At each of the participating Relays, volunteers made every effort to get letters signed asking local MPs, where the Relays were held, to fight back against contraband tobacco in all of its forms. Each letter was then sent to Prime Minister Harper as well as the different affected ministers (Revenue, Health, Finance, Public Safety). In total, more than 26,000 letters were sent to federal politicians, at the rate of about 1,200 letters per day, to maintain steady pressure on the elected officials.
Following this avalanche of mail, the main four parties contacted the CCS to assure the organization of their support in this fight and to answer the signatories of the letters. The CCS will send the answers from the four main parties to the signatories of the letters and makes a commitment to follow-up on the file with the affected ministers.
In five other Relays, the national office of the CCS, in collaboration with the Quebec Division, carried out a similar activity on the problems of financial support for people living with cancer and their caregivers. Marie-Hélène Dubé, well-known for her petition calling for extended medical insurance coverage for people living with cancer, joined the CCS to gather thousands of additional signatures for her petition.
The Quebec Division is thus the first division to introduce an element as important as advocacy in the Fight Back section of the Relay For Life.
Bill 43 - A beautiful victory over tobacco manufacturers.
At the beginning of June 2009, the CCS appeared before the parliamentary committee studying Bill 43, on the recovery of healthcare costs as well as damages and interest related to smoking.

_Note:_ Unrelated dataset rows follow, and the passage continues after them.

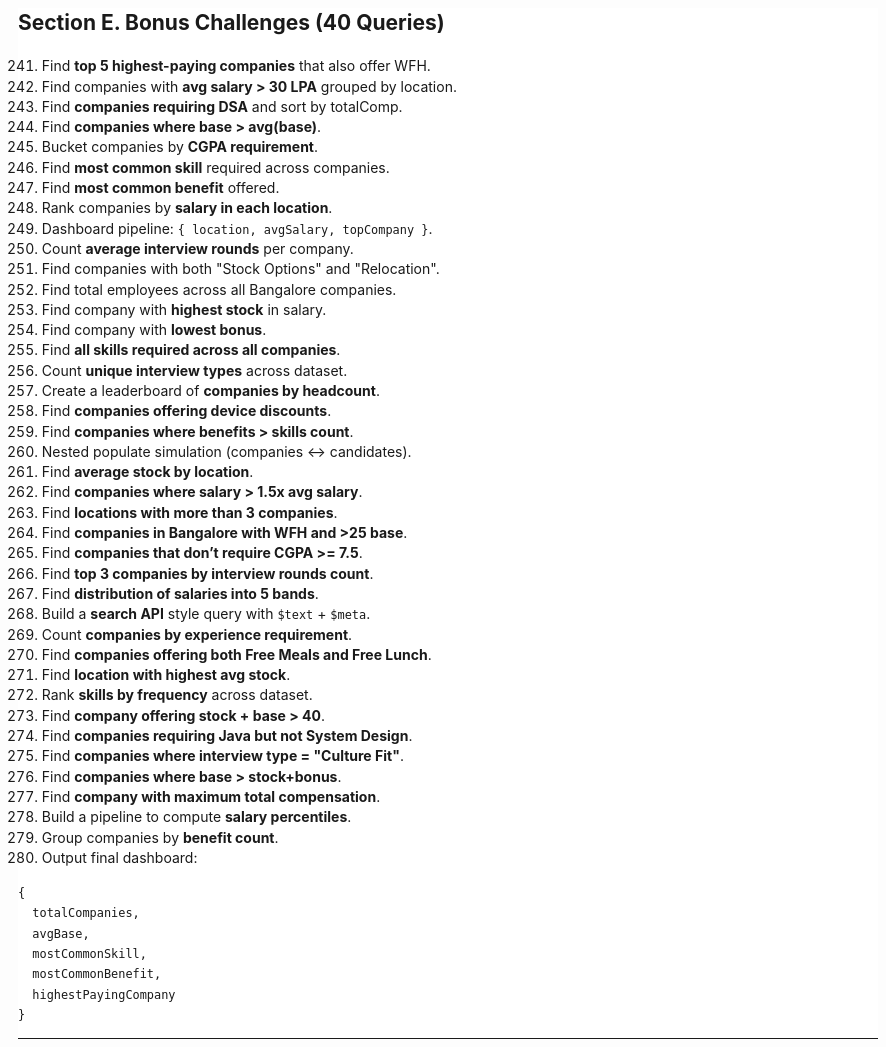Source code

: ## Section E. Bonus Challenges (40 Queries)

241. Find **top 5 highest-paying companies** that also offer WFH.
242. Find companies with **avg salary > 30 LPA** grouped by location.
243. Find **companies requiring DSA** and sort by totalComp.
244. Find **companies where base > avg(base)**.
245. Bucket companies by **CGPA requirement**.
246. Find **most common skill** required across companies.
247. Find **most common benefit** offered.
248. Rank companies by **salary in each location**.
249. Dashboard pipeline: `{ location, avgSalary, topCompany }`.
250. Count **average interview rounds** per company.
251. Find companies with both "Stock Options" and "Relocation".
252. Find total employees across all Bangalore companies.
253. Find company with **highest stock** in salary.
254. Find company with **lowest bonus**.
255. Find **all skills required across all companies**.
256. Count **unique interview types** across dataset.
257. Create a leaderboard of **companies by headcount**.
258. Find **companies offering device discounts**.
259. Find **companies where benefits > skills count**.
260. Nested populate simulation (companies ↔ candidates).
261. Find **average stock by location**.
262. Find **companies where salary > 1.5x avg salary**.
263. Find **locations with more than 3 companies**.
264. Find **companies in Bangalore with WFH and >25 base**.
265. Find **companies that don’t require CGPA >= 7.5**.
266. Find **top 3 companies by interview rounds count**.
267. Find **distribution of salaries into 5 bands**.
268. Build a **search API** style query with `$text` + `$meta`.
269. Count **companies by experience requirement**.
270. Find **companies offering both Free Meals and Free Lunch**.
271. Find **location with highest avg stock**.
272. Rank **skills by frequency** across dataset.
273. Find **company offering stock + base > 40**.
274. Find **companies requiring Java but not System Design**.
275. Find **companies where interview type = "Culture Fit"**.
276. Find **companies where base > stock+bonus**.
277. Find **company with maximum total compensation**.
278. Build a pipeline to compute **salary percentiles**.
279. Group companies by **benefit count**.
280. Output final dashboard:

```
{
  totalCompanies,
  avgBase,
  mostCommonSkill,
  mostCommonBenefit,
  highestPayingCompany
}
```

---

Following the committee hearings, the bill was adopted on June 18. It will allow the government to recover healthcare costs, adopt stricter regulations covering the marketing of tobacco products and invest larger amounts for the prevention of smoking. The provincial government has already expressed its willingness to institute legal proceedings for billions of dollars against the tobacco industry at the beginning of the year.